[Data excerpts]
<<<<

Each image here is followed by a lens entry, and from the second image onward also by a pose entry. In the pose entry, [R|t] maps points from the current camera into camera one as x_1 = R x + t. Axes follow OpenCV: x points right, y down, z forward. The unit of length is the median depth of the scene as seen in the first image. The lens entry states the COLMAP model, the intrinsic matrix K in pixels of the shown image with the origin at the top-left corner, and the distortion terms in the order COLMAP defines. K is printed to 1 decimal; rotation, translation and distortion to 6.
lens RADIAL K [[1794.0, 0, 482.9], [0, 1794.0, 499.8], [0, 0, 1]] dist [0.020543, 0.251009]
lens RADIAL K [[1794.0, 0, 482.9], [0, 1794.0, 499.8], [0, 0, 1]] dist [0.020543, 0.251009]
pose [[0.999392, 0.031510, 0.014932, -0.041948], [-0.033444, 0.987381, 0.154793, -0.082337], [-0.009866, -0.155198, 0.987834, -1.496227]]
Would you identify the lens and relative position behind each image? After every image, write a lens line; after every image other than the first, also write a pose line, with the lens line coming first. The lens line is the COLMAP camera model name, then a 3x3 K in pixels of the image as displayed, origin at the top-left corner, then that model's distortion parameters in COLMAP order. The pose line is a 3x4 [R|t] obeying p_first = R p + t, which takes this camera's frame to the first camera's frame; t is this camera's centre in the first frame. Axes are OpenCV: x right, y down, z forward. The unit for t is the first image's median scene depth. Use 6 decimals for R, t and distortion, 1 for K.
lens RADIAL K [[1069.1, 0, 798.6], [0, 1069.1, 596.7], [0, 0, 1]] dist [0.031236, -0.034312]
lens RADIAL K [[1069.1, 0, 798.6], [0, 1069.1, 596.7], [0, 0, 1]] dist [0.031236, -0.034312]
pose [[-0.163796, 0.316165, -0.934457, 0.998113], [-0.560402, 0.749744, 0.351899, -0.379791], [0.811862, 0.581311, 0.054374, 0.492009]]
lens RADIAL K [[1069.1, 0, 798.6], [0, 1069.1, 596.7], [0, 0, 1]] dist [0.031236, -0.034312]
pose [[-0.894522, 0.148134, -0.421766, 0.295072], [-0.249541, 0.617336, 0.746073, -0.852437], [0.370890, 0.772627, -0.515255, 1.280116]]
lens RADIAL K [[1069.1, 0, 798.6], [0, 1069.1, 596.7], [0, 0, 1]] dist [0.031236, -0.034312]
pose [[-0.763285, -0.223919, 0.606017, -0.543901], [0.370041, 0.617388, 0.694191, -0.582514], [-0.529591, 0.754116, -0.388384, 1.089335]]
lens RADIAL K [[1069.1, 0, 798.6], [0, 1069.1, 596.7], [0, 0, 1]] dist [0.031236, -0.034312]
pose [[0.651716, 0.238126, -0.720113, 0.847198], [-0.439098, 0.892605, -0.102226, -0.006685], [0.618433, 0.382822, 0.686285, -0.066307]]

>>>>

• Task prompt
Rewrite the material above, replacing each occurrence of "lens line" with "intrinsics line" and leaving everything else unchanged.

• Result of the exercise
Each image here is followed by a lens entry, and from the second image onward also by a pose entry. In the pose entry, [R|t] maps points from the current camera into camera one as x_1 = R x + t. Axes follow OpenCV: x points right, y down, z forward. The unit of length is the median depth of the scene as seen in the first image. The lens entry states the COLMAP model, the intrinsic matrix K in pixels of the shown image with the origin at the top-left corner, and the distortion terms in the order COLMAP defines. K is printed to 1 decimal; rotation, translation and distortion to 6.
lens RADIAL K [[1794.0, 0, 482.9], [0, 1794.0, 499.8], [0, 0, 1]] dist [0.020543, 0.251009]
lens RADIAL K [[1794.0, 0, 482.9], [0, 1794.0, 499.8], [0, 0, 1]] dist [0.020543, 0.251009]
pose [[0.999392, 0.031510, 0.014932, -0.041948], [-0.033444, 0.987381, 0.154793, -0.082337], [-0.009866, -0.155198, 0.987834, -1.496227]]
Would you identify the lens and relative position behind each image? After every image, write a intrinsics line; after every image other than the first, also write a pose line, with the intrinsics line coming first. The intrinsics line is the COLMAP camera model name, then a 3x3 K in pixels of the image as displayed, origin at the top-left corner, then that model's distortion parameters in COLMAP order. The pose line is a 3x4 [R|t] obeying p_first = R p + t, which takes this camera's frame to the first camera's frame; t is this camera's centre in the first frame. Axes are OpenCV: x right, y down, z forward. The unit for t is the first image's median scene depth. Use 6 decimals for R, t and distortion, 1 for K.
lens RADIAL K [[1069.1, 0, 798.6], [0, 1069.1, 596.7], [0, 0, 1]] dist [0.031236, -0.034312]
lens RADIAL K [[1069.1, 0, 798.6], [0, 1069.1, 596.7], [0, 0, 1]] dist [0.031236, -0.034312]
pose [[-0.163796, 0.316165, -0.934457, 0.998113], [-0.560402, 0.749744, 0.351899, -0.379791], [0.811862, 0.581311, 0.054374, 0.492009]]
lens RADIAL K [[1069.1, 0, 798.6], [0, 1069.1, 596.7], [0, 0, 1]] dist [0.031236, -0.034312]
pose [[-0.894522, 0.148134, -0.421766, 0.295072], [-0.249541, 0.617336, 0.746073, -0.852437], [0.370890, 0.772627, -0.515255, 1.280116]]
lens RADIAL K [[1069.1, 0, 798.6], [0, 1069.1, 596.7], [0, 0, 1]] dist [0.031236, -0.034312]
pose [[-0.763285, -0.223919, 0.606017, -0.543901], [0.370041, 0.617388, 0.694191, -0.582514], [-0.529591, 0.754116, -0.388384, 1.089335]]
lens RADIAL K [[1069.1, 0, 798.6], [0, 1069.1, 596.7], [0, 0, 1]] dist [0.031236, -0.034312]
pose [[0.651716, 0.238126, -0.720113, 0.847198], [-0.439098, 0.892605, -0.102226, -0.006685], [0.618433, 0.382822, 0.686285, -0.066307]]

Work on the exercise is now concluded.